Instruction:
Scan the material below for lines with the string "Okręgowa". State how many there are and nothing else.

□ □ □

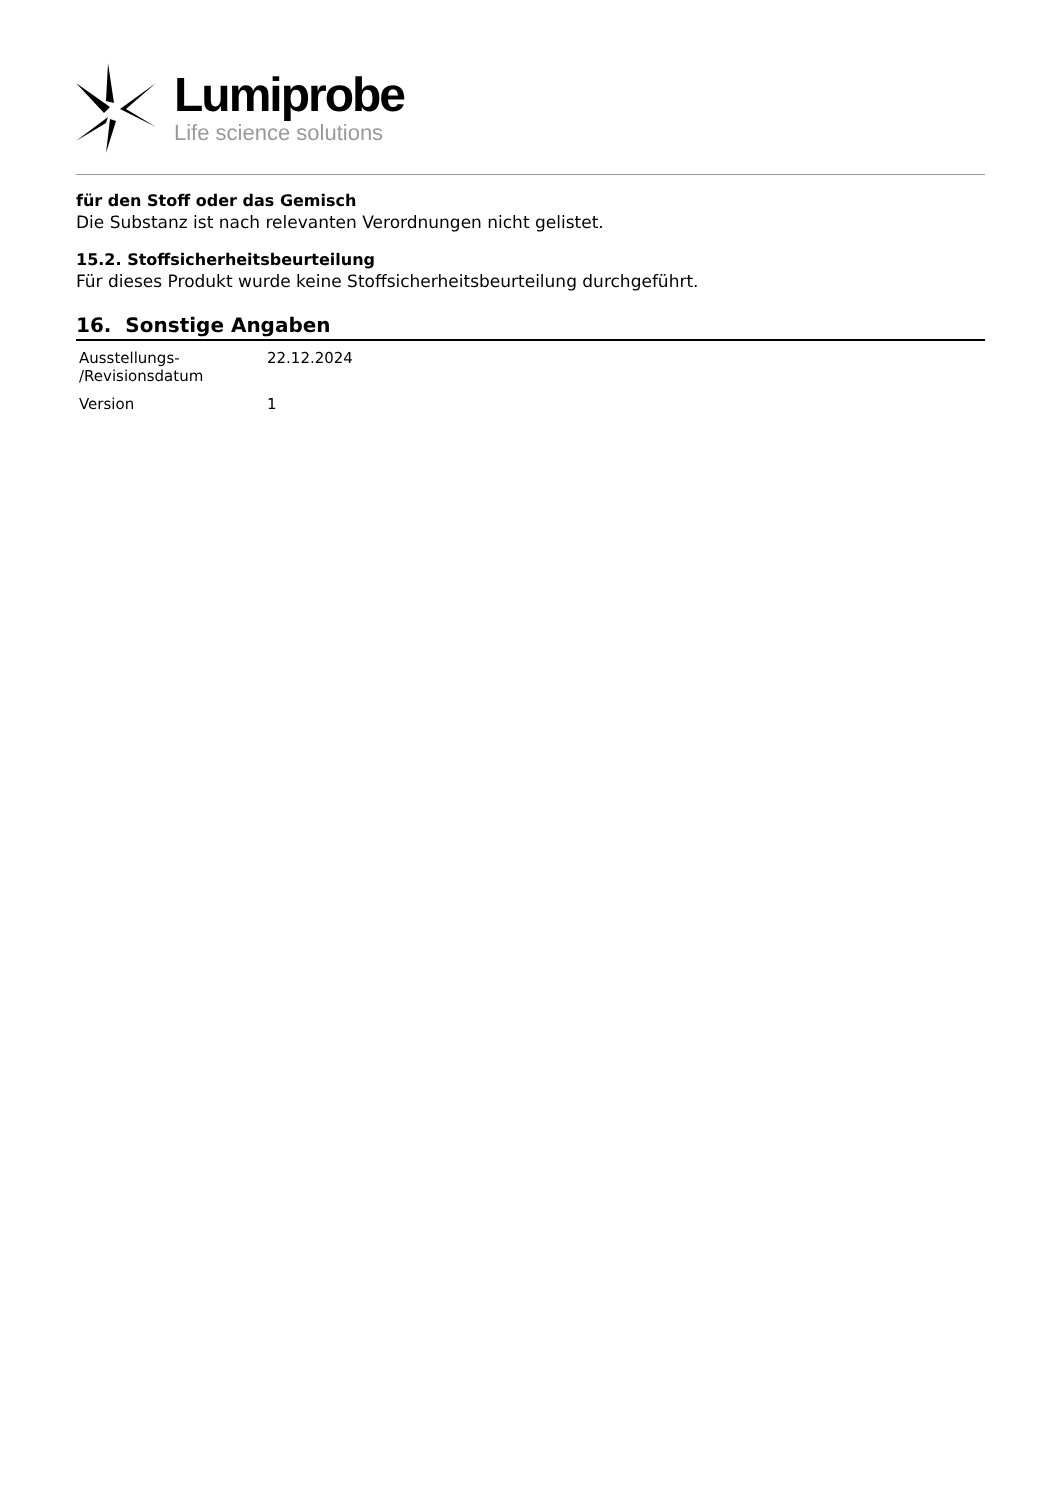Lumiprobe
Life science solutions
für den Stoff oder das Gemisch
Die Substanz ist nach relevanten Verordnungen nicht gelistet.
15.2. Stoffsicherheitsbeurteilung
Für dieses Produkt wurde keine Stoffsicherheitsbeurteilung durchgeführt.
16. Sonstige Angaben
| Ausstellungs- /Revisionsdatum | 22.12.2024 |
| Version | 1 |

□ □ □

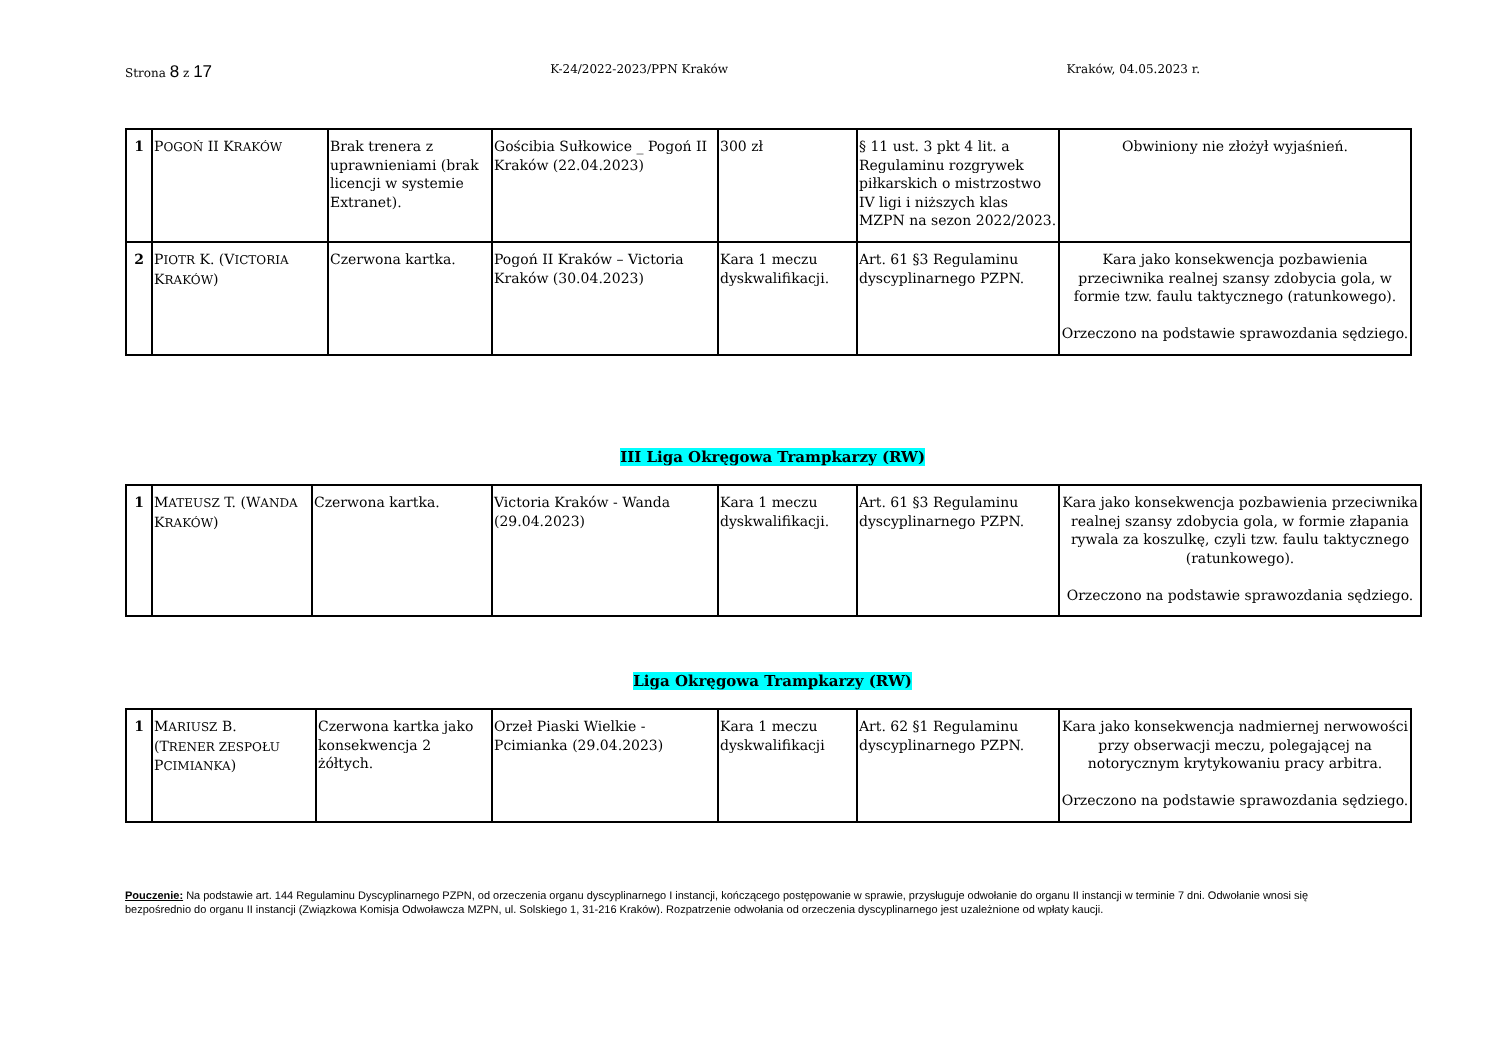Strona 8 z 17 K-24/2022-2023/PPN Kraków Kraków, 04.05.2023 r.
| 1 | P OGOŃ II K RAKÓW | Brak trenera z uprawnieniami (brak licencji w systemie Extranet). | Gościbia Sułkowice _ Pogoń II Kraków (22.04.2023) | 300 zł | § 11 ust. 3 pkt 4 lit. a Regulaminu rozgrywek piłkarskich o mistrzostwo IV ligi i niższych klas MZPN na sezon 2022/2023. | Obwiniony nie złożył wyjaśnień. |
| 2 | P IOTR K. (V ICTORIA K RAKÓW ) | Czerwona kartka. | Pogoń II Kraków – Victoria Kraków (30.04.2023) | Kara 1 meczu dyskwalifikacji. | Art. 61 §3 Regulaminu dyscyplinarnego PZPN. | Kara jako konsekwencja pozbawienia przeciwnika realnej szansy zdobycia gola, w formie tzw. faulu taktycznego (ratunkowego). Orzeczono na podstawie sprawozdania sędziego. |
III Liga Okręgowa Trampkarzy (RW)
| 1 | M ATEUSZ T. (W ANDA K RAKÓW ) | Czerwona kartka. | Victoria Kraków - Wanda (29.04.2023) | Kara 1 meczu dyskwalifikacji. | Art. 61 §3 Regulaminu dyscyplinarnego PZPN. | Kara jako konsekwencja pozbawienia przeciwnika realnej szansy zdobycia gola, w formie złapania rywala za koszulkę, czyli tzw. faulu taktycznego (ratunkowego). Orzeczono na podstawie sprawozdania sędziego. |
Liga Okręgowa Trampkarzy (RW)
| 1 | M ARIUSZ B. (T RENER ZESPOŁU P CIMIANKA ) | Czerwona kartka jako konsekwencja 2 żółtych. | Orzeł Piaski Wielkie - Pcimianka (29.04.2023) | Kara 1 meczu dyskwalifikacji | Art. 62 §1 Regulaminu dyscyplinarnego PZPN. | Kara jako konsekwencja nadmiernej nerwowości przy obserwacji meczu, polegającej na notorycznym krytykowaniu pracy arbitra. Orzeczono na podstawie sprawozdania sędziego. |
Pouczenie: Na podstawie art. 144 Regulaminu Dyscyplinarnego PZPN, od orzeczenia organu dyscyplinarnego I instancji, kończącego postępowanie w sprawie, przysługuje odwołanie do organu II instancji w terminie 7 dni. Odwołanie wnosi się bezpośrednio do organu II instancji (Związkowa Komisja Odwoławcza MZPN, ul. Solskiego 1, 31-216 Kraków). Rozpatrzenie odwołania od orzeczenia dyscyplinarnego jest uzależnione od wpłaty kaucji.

□ □ □

Task response:
2